Tunisie – Iqbal Gharbi dégagée de la radio coranique Zitouna
Le Courrier de l’Atlas avait couvert en septembre dernier dès ses débuts ce qui allait devenir l’affaire Iqbal Gharbi. Un véritable feuilleton à rebondissements qui vient de connaître un dénouement tristement prévisible, en l’absence de réelle volonté politique pour faire valoir le droit et confirmer la nouvelle gérante de la radio Zitouna à son poste.
L’affaire en trois actes qui a vu d’abord la nomination de cette première femme à enseigner la psychologie à l’Université de la Zitouna à la tête cette fois de la radio coranique Zitouna.
C’eût été une première aussi sans la fronde des employés de la radio, mécontents de voir une exégète moderniste du coran, non voilée, prendre la tête du média ultra conservateur dirigé depuis le départ de Sakhr El Materi, son fondateur, par le cheikh Mohamed Machfer (un proche du gendre de Ben Ali en fuite).
Nommée à son poste de directrice générale par un ministère de tutelle lui-même sans grande légitimité, dans le contexte d’un gouvernement de transition, Iqbal Gharbi n’avait pas rejoint jusqu’ici son poste, préférant laisser passer la période sensible des élections.
La fièvre électorale passée, elle a finalement pris possession de ses bureaux dans le siège carthaginois de la radio en début de semaine.
Comme prévu, une grève partielle est entamée dès lors par les employés les plus proches du très orthodoxe cheick Machfer. Et, scénario prévisible, point d’orgue de la rébellion de ces employés que certains disent manipulés, nous avons appris hier en exclusivité, par des sources internes à la radio, que la matinée du mercredi 16 novembre a vu l’expulsion pure et simple de la directrice fraîchement nommée. Elle fut dégagée aux cris d’un « dégage ! » récupéré, cette fois davantage théocratique que démocratique.
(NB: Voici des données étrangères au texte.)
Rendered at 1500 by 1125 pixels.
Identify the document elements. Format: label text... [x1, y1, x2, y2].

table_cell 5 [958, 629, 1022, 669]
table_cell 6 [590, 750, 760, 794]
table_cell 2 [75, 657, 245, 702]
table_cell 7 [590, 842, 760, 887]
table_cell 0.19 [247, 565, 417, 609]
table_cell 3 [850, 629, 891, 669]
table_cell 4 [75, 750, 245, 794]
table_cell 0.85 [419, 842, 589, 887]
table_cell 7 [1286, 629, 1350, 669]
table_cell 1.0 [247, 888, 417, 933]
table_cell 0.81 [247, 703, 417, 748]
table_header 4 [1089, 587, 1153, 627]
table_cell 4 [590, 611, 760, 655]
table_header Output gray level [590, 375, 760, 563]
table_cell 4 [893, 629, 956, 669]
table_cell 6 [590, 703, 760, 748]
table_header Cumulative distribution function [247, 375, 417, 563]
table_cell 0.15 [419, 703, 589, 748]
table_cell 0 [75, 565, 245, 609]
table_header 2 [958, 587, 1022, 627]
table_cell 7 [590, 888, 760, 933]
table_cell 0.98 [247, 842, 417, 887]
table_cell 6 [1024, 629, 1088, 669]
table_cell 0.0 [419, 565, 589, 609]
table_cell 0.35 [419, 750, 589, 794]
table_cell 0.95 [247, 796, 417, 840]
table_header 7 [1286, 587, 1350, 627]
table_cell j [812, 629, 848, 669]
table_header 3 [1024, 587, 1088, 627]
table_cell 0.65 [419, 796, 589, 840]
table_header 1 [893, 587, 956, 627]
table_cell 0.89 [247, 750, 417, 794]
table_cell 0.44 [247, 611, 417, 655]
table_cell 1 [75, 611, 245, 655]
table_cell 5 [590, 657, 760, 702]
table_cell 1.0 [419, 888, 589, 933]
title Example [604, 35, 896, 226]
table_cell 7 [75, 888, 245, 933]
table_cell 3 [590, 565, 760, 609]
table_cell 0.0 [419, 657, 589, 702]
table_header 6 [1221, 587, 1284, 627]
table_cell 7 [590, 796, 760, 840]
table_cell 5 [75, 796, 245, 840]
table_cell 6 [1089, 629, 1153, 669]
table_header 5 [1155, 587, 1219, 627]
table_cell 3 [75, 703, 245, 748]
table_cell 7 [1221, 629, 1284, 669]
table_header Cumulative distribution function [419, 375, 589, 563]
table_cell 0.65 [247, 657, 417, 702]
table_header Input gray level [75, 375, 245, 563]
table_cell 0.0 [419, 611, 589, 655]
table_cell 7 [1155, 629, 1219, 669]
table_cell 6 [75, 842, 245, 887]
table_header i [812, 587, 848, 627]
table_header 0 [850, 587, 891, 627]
Le prétexte de l’autorité religieuse suprême
Le plus inquiétant, outre la mainmise de forces théocrates sur ce média, c’est la méthode employée au cours de ce mini putsch, ainsi que les conditions d’une expulsion faisant appel à des éléments étrangers à la radio.
En effet, depuis le début de l’affaire il y a deux mois, le principal prétexte employé dans l’opposition à cette nomination, c’est que selon une frange certes majoritaire de la radio, Gharbi n’est pas une islamologue digne de ce nom.
C’est l’argument de l’incompétence qui est donc mis en avant. C’est cette même carte qu’ont joué les putschistes hier : celle qui entend « moderniser et rationaliser l’enseignement religieux » n’aurait rien à faire à la Zitouna qu’elle ne saurait gérer.
Pour le prouver, selon une opération désormais bien rodée, un groupe de techniciens de la radio fait appel aux dignitaires religieux d’une association coranique à proximité, sorte d’autorité souveraine pour trancher dans les cas polémiques. Des problématiques qu’ils ont tout intérêt à ramener sur le terrain des fatwas faisant autorité.
Armés de leur bras théologien soufi, l’excommunication « tous contre un » de la vulnérable femme est donc rendue « légale », au nez et à la barbe des militaires qui gardent toujours le bâtiment.
Un mode de pensée faisant l’unanimité dans cette institution fondée au temps de la dictature Benaliste, qui correspond en apparence à un souhait démocratique voire anarchiste, mais qui en réalité est une dérive autoritaire invoquant la religion dans son acception la plus fondamentaliste.
L’intéressée n’a pas encore réagi, mais il y a fort à parier que cette militante réformiste au tempérament bien trempé continuera à se battre, elle qui a fait preuve de détermination et de courage dans sa promotion d’une nouvelle lecture des textes, résolument progressiste et anti patriarcale.